Goeber Hood menjadi tempat kami menyaksikan terbitnya matahari dari Papandayan. Nampak dalam pandangan kami Gunung Cikuray yang merupakan gunung tertinggi di Garut. Perlahan mentari pun mulai meninggi, kami kembali berjalan ke destinasi selanjutnya, yaitu Hutan Mati. 

Tak lama, kami tiba di Hutan Mati. Erupsi Kawah Papandayan membuat pepohonan di atasnya menjadi mati. Tanah yang dipijak pun memutih bercampur abu vulkanik. Pemandangan yang sekilas mengingatkan pada suasana Kawah Putih di Ciwidey, Bandung. Bedanya area Hutan Mati Papandayan lebih luas.

Hamparan edelweiss di Tegal Alun.

Puas menikmati Hutan Mati, kami mendaki ke Tegal Alun. Di sanalah kami dapat melihat hamparan padang edelweiss yang sangat lebat. Pemandangan indah yang jarang ditemui karena tidak semua gunung memiliki alun-alun yang dihiasi tanaman edelweiss yang begitu lebatnya. Sayangnya, tidak semua orang memiliki itikad baik untuk menjaga kelestarian alam karena ada saja tangan-tangan nakal yang memetik bunga, mencorat-coret papan penanda, hingga buang sampah sembarangan.

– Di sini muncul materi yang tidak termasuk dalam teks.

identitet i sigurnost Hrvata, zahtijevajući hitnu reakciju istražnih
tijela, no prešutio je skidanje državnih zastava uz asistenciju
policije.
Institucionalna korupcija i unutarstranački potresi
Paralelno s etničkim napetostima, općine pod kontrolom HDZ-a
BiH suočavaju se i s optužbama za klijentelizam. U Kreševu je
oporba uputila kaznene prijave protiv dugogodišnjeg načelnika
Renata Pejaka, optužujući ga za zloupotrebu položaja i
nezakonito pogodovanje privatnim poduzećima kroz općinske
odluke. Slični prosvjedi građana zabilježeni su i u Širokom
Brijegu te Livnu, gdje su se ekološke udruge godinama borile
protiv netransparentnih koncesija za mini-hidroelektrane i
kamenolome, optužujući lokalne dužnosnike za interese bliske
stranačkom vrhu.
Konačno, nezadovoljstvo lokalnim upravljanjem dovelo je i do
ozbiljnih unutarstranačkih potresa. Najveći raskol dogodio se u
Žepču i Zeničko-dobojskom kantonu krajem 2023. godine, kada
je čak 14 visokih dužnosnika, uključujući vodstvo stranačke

Sekar berpose di Hutan Mati saat perjalanan pulang.
Lengkap sudah pengalaman mendaki saya di Gunung Papandayan. Sayang sekali jika harus melewatkan semua itu. Saya pun kembali ke tenda untuk makan siang lalu bersiap pulang. Jalur turun yang kami tempuh sedikit berbeda dari jalur pendakian kemarin karena kami berkesempatan kembali melewati Hutan Mati.  Rombongan pun mengabadikan momen kebersamaan sebelum kami pulang ke kota masing-masing. Pada akhirnya Papandayan menjadi permulaan yang indah untuk memulai pendakian bersama kawan.